Set the start/End mark to the red part and click a news item to view its real web address, such as the address of the first news, http://www.scuta.net/news.asp? Id = 1, then the absolute link is set to http://www.scuta.net/news.asp? Id = {$ ID.

Column c table truncation Test

Test the new link in column d

E. set positive text

F Sample Test

G property settings

Set some collection options. Note:

Collection option: Immediately publish and save images. Do not select this option to save images in the external link of inverted collection.

H: "complete". Collection settings complete

[3] Data Collection

Here you can see the project you just set,

Collection mode: fast mode, stable mode, filtering mode, collection, test body Preview

The results are similar.

Then a long collection process is started. The server speed is related to the network speed.

[4] data review

In the data review, select "select all" and select "all". Click the title to view collected articles (with images) or delete data.

[5] data export

Is to import data from the collection database to the cms data table. By default, only approved articles can be exported. If exported, "exported" is displayed, and vice versa.

Note the following when exporting data:

There are three export modes: Select part, select all, and export the entire topic. however, no matter which mode you want to select, please output the [resource category] direction or [resource features], which are related to the resource category you have set up in the system, select the category to export.

Export completed.

Resource Management --> you can see the articles you just collected in regular resources. By default, they have been reviewed.

Then you can select generate or edit.

Contact Us

The content source of this page is from Internet, which doesn't represent Alibaba Cloud's opinion; products and services mentioned on that page don't have any relationship with Alibaba Cloud. If the content of the page makes you feel confusing, please write us an email, we will handle the problem within 5 days after receiving your email.

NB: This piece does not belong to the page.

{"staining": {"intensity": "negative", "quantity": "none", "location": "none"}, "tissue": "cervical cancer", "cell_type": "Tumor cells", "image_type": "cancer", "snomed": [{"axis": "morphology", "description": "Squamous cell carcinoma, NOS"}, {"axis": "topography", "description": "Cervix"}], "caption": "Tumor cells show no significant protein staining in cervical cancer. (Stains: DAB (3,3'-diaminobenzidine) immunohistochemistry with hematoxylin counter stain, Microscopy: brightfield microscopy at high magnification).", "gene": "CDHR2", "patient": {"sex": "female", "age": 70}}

If you find any instances of plagiarism from the community, please send an email to: info-contact@alibabacloud.com and provide relevant evidence. A staff member will contact you within 5 working days.

A Free Trial That Lets You Build Big!

Start building with 50+ products and up to 12 months usage for Elastic Compute Service

  • Sales Support

    1 on 1 presale consultation

  • After-Sales Support

    24/7 Technical Support 6 Free Tickets per Quarter Faster Response

  • Alibaba Cloud offers highly flexible support services tailored to meet your exact needs.